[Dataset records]
_ _ _ _ _ _ _

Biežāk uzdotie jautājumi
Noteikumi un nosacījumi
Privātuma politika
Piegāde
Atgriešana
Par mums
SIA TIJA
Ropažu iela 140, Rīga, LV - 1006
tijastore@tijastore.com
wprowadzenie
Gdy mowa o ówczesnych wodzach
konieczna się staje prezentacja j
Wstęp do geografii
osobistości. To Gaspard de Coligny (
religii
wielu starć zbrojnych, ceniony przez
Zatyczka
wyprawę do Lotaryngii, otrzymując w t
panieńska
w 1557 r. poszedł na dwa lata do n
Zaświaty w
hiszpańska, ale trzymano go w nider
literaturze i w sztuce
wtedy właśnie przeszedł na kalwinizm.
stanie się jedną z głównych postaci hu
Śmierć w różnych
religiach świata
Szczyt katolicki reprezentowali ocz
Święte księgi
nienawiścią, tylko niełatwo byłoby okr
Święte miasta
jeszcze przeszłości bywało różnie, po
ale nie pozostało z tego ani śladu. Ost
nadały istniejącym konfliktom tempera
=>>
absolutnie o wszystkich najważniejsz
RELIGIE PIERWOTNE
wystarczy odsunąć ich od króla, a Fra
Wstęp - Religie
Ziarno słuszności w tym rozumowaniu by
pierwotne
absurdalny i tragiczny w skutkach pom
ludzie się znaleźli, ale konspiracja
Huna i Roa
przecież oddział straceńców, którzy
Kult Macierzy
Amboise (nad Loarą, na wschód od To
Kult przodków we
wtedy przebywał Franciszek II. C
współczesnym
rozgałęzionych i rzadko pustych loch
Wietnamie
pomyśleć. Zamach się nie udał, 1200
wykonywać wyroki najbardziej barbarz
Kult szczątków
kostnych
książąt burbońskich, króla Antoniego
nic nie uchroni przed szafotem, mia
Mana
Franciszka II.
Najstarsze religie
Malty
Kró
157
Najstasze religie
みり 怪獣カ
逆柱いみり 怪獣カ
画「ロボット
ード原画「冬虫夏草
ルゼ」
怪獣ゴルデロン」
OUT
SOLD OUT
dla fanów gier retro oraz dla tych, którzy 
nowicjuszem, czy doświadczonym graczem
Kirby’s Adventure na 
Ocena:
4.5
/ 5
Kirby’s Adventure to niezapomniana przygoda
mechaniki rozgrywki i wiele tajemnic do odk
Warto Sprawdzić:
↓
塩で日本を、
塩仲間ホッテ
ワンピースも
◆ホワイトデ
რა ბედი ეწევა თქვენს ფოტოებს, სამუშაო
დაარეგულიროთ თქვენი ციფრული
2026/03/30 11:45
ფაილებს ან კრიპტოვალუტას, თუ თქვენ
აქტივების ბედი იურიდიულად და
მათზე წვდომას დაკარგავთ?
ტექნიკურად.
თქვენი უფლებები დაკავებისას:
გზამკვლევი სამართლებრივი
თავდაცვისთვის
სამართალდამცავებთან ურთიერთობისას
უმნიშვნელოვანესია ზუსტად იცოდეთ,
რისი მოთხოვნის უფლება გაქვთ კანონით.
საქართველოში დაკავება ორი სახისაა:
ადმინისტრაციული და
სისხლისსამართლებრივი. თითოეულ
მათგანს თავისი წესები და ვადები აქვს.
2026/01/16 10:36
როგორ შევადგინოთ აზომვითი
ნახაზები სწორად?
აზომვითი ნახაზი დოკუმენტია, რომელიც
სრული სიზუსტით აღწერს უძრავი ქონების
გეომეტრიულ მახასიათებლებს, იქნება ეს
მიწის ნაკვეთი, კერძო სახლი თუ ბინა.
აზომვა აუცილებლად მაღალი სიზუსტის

_ _ _ _ _ _ _

▶ _TASK DETAILS_
How many lines in the data above contain the string "króla"? Matches must have the same capitalization, and the reply should be only the number.

▶ _SOLUTION TO THIS TASK_
2